We're adding new resources that focus on macroeconomic trends impacting the workforce, including automation and online application and hiring tools. In an era of constant new technological developments and shifts into automation, these reports provide a timely perspectives on how people connect and adapt to the labor market. You can find new reports at the Hub Resources page.
- Jobs Lost, Jobs Gained. Workforce Transition in the time of Automation (McKinsey & Company) examines both the potential labor market disruptions from automation and some potential sources of new labor demand that will create jobs. The report builds on previous research on labor markets, incomes, skills, and the expanding range of models of work, including the gig economy, as well as the potential impacts on the global economy of digitization, automation, robotics, and artificial intelligence.
- Work to Do: How Automation will Transform Jobs in NYC (Center for an Urban Future) investigates the automation potential of every profession in New York City and reveals which jobs might be performed by machines in the next 10 years.
- Swiping Right for the Job. How Tech is Changing "Matching" in the Workforce (JP Morgan & Chase Co.) aims to demonstrate how different users, such as job seekers, employers, and other stakeholders, are interacting with new technology in labor market matching; how is the traditional labor market matching changing; and what are the challenges and benefits of using these technologies. In addition, it brings up a number of ways when technology can be used in applying for jobs providing examples of existing apps and online platforms.
- Online but Disconnected.

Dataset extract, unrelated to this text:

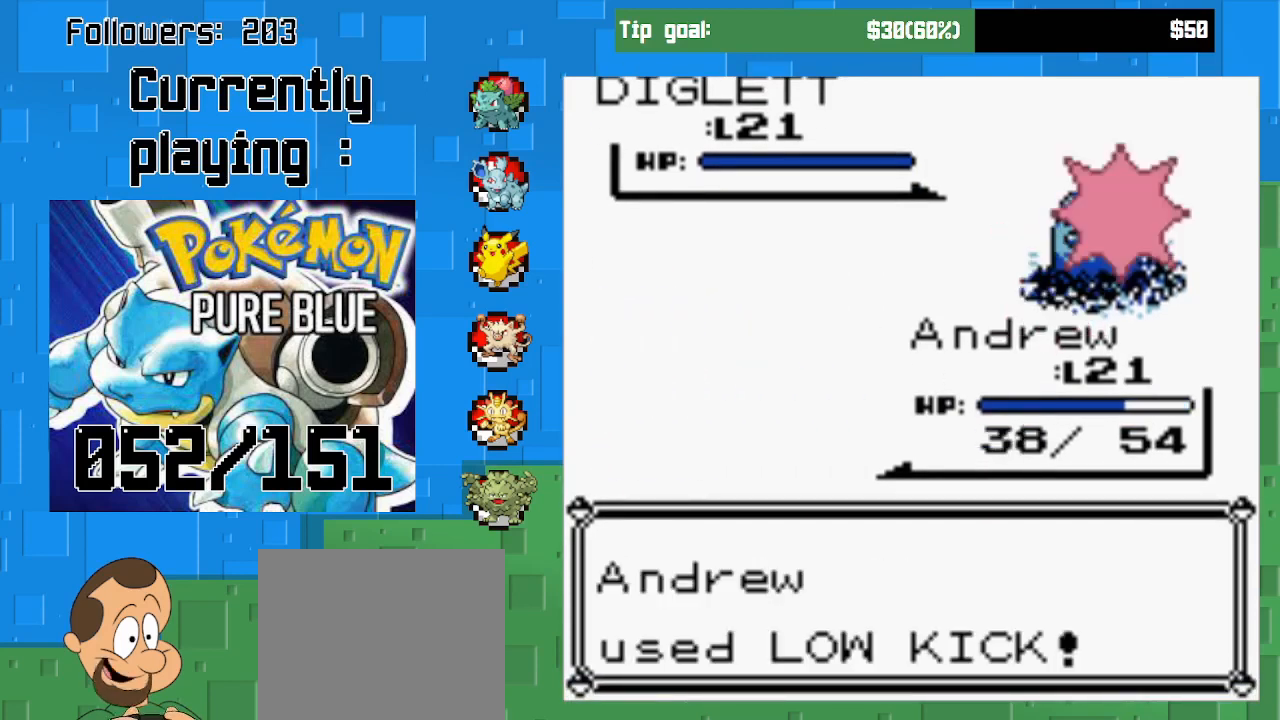
{"buttons": ["CIRCLE"], "left_stick": "center", "right_stick": "center", "events": []}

Young Adults’ Experiences with Online Job Applications (JobsFirstNYC) studies the impact of personality assessments in online job applications on out-of-school, out-of-work young adults in New York City employment and how to ensure that young people are optimally positioned to enter the labor force and identifying measures to alleviate such impacts.
- We are also including the final Pinkerton Paper in the Job Quality Series Now or Never Heeding the Call of Labor Market Demand, which speaks to workforce leaders and their funders and the need to redefine the “workforce services” they offer bridging the gulf that separates employing low-income jobseekers from the building of competitive businesses.